● TEXT PASSAGE:
<<<<
New research finds that blue whales aren’t compelled to move out of the way of passing ships.

by Hannah Moore

May 11, 2015—Business and leisure sailors will want to carefully watch for blue whales while out on the water. New data reveals that the animals are not adapted to safely dodge an oncoming ship, according to Discovery News.

Published in Endangered Species Research, this study from Stanford University is the first time that whales’ reactions to passing ships have been tracked, reported the Contra Costa Times.

Blue whales don’t have an evolutionary history of ships killing them, so they haven’t developed the behavioral reflexes that would prompt them to avoid ships.

To conduct the study, researchers put GPS on several blue whales off the Long Beach, CA. They tracked nine whales for 24 hours and saw the whales closely encounter 20 ships separately. The distances between the whales and ships were from 60 meters to more than 3 kilometers.

Researchers saw that the whales tended to “play dead” when they saw the ships, when they should have plunged in a fast dive to get out of the way quickly. The whales even pivoted at a slighter angle and moved at a slower speed than usual during these close encounters with the ships.

Instead of kicking its tail up and moving vertically downward while diving, the blue whale sinks horizontally. This creates a slow dive and makes the whale vulnerable to a collision with a passing ship.

To safely avoid a ship, a whale must dive at least 30 meters. The observed whales sank at about half a meter per second.
>>>>
● SUPPLIED MATERIAL:
<<<<
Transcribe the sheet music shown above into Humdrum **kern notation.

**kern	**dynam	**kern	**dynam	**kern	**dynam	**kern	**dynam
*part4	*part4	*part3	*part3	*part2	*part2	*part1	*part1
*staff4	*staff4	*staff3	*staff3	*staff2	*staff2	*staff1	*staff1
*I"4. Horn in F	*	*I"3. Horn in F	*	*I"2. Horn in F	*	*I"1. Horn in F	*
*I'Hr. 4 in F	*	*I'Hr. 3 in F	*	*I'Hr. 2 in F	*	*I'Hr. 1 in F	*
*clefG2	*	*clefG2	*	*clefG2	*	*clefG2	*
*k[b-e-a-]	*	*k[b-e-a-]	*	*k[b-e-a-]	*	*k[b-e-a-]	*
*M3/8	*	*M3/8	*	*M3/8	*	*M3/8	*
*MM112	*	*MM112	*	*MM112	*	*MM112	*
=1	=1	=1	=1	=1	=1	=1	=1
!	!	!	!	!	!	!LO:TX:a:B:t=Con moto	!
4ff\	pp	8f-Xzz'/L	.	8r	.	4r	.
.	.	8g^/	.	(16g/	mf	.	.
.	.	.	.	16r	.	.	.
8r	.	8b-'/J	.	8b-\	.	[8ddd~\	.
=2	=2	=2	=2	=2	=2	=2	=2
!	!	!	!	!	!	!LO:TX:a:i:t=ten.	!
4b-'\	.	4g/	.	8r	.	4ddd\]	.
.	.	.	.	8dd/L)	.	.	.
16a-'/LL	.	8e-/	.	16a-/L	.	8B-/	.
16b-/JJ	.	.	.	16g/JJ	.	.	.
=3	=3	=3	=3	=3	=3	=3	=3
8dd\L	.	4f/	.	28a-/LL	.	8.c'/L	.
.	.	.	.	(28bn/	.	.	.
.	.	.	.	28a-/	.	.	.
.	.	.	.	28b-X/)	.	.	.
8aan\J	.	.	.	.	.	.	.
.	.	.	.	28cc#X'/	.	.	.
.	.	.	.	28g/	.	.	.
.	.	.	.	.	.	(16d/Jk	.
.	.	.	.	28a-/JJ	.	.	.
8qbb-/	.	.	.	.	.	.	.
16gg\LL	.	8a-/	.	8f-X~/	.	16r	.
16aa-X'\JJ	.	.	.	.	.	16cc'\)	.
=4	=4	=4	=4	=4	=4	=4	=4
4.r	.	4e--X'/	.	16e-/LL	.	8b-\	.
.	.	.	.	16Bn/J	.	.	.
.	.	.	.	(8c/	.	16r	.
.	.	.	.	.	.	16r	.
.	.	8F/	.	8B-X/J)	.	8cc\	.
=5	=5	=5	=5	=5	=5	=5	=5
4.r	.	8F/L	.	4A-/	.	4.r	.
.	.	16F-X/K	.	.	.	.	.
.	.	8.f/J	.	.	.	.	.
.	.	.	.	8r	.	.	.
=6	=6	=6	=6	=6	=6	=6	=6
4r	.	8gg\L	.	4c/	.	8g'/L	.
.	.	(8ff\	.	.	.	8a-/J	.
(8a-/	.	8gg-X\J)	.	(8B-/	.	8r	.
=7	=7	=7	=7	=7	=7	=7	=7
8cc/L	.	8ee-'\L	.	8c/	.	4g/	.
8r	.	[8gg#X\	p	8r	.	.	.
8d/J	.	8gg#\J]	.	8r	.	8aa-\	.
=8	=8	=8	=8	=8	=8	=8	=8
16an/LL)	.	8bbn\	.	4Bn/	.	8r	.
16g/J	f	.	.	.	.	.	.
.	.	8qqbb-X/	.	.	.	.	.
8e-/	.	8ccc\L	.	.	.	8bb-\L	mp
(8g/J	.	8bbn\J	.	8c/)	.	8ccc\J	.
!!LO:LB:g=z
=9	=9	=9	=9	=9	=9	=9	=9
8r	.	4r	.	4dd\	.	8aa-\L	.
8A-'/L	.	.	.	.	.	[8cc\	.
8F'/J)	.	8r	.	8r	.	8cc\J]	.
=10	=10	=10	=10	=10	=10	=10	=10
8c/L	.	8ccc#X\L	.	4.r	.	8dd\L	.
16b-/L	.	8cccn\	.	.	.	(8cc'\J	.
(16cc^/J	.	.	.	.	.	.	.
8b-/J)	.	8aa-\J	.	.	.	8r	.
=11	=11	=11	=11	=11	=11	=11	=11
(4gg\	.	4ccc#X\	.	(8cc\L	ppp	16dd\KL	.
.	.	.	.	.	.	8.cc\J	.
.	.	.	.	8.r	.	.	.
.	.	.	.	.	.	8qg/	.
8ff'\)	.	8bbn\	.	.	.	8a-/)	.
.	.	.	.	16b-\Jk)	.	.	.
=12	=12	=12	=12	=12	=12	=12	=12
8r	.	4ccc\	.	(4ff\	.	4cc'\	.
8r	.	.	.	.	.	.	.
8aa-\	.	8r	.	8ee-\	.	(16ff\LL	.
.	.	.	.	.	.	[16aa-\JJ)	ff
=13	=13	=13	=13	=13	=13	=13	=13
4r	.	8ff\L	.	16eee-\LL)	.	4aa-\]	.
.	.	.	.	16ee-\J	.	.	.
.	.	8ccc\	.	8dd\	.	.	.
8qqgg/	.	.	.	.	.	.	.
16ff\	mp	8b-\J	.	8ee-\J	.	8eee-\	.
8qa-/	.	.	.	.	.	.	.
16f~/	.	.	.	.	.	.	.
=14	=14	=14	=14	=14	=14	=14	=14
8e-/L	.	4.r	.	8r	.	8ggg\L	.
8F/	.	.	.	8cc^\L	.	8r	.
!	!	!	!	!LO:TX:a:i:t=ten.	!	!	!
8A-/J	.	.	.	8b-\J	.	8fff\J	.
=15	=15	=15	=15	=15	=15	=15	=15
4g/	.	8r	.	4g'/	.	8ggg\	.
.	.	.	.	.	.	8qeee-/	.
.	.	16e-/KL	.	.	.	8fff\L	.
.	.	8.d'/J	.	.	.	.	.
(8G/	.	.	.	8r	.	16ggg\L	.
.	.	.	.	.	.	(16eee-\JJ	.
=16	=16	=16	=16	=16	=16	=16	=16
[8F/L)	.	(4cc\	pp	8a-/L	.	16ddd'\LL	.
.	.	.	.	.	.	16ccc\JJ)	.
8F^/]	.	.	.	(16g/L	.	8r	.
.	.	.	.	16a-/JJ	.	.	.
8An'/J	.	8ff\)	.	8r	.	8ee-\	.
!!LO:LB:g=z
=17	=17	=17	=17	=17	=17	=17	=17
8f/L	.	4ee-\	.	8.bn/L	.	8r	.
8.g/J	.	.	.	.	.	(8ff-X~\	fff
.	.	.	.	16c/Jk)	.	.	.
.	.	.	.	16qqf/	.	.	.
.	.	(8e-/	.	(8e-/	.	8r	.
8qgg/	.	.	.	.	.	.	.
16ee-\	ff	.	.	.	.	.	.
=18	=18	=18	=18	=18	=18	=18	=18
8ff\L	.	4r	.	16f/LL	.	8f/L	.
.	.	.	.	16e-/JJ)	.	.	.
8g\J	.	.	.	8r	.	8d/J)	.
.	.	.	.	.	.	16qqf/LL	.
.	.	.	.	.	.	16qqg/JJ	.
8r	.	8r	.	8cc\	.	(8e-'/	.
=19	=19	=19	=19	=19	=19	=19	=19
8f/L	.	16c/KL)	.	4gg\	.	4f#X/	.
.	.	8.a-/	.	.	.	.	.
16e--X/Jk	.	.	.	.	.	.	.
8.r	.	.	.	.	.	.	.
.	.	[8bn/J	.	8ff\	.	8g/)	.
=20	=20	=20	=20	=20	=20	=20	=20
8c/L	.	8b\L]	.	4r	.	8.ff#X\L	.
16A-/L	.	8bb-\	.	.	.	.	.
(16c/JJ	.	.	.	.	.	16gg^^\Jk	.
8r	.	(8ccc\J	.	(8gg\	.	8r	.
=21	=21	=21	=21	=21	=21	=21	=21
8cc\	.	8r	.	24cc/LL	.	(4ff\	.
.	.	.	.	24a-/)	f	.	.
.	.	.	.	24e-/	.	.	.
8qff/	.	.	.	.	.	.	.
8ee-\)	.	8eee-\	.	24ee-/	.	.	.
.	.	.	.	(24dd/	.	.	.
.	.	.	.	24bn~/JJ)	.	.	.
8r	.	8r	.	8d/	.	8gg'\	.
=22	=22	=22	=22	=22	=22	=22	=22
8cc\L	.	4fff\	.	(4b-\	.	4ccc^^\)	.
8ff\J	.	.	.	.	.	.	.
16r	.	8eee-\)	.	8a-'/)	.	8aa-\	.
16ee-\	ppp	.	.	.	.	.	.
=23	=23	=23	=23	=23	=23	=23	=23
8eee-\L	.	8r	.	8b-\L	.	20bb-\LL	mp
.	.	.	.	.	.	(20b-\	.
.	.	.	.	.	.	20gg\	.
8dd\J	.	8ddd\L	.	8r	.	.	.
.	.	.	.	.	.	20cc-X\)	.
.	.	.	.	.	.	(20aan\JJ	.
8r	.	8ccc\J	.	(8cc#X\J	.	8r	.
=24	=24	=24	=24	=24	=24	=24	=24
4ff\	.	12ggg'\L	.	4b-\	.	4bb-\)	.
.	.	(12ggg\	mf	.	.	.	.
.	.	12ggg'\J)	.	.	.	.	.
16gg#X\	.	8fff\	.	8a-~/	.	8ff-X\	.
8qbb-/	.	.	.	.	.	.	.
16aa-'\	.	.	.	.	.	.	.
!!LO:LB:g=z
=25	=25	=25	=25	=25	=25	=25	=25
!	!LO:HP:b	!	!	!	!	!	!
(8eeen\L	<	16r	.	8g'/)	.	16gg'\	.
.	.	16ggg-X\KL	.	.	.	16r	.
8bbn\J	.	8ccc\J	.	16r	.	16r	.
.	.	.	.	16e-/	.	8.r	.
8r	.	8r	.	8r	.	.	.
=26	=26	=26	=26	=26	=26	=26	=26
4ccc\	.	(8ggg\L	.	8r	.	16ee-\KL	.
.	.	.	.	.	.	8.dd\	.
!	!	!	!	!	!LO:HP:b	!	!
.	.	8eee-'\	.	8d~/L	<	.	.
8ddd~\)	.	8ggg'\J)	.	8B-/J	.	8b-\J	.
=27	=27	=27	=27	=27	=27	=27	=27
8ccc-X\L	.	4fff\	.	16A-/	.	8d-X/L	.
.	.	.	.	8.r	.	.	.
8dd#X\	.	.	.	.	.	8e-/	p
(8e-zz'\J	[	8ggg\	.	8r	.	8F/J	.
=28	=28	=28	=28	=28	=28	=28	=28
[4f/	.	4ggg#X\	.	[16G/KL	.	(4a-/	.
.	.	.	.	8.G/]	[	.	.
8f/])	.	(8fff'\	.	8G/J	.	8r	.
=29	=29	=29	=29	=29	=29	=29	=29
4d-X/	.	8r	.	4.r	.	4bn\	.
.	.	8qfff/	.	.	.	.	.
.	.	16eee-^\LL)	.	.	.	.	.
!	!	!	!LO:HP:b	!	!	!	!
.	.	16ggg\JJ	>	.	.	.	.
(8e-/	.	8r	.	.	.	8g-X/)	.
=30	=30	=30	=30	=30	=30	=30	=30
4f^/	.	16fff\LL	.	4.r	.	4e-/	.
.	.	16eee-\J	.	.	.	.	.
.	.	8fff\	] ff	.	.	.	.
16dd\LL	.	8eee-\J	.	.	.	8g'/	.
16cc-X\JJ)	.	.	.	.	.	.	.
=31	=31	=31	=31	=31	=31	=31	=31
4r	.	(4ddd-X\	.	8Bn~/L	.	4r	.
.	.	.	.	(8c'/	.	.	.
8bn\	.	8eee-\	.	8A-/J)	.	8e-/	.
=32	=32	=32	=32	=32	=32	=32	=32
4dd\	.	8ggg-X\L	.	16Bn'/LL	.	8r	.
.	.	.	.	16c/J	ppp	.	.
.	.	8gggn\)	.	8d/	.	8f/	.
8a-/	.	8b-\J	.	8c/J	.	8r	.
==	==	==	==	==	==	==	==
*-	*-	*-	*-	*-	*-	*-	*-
>>>>
● EXERCISE AIM: List every news outlet or journal named in the blue whale article. The records were drawn from a different source than the text.

● ANSWER: Discovery News, Endangered Species Research, Contra Costa Times